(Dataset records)
*****

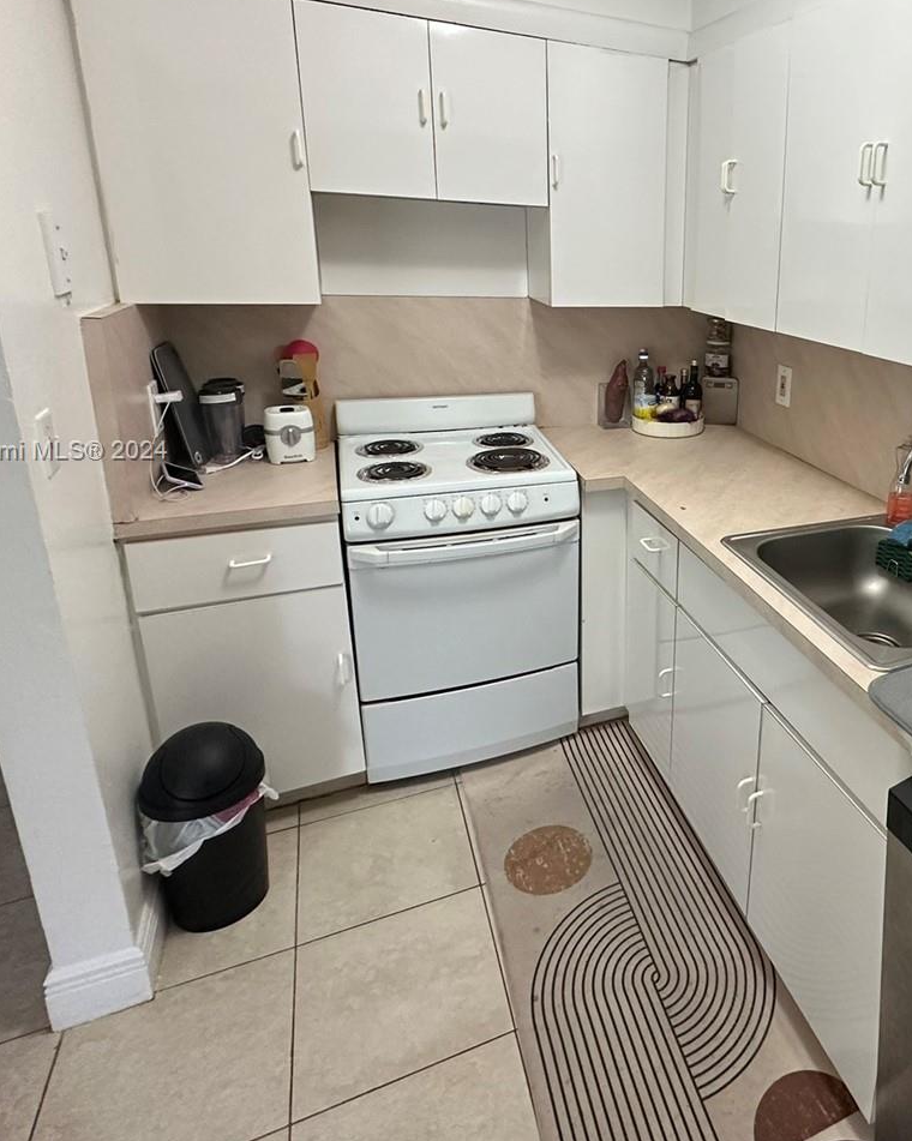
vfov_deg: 71.8
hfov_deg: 56.0
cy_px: 452
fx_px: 777
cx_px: 744
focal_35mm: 23
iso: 320
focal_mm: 2.22
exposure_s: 1/99
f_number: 2.2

*****

• **Directive**
A verbatim copy of every record is required, with all pictures excluded.

• **Reply**
vfov_deg: 71.8
hfov_deg: 56.0
cy_px: 452
fx_px: 777
cx_px: 744
focal_35mm: 23
iso: 320
focal_mm: 2.22
exposure_s: 1/99
f_number: 2.2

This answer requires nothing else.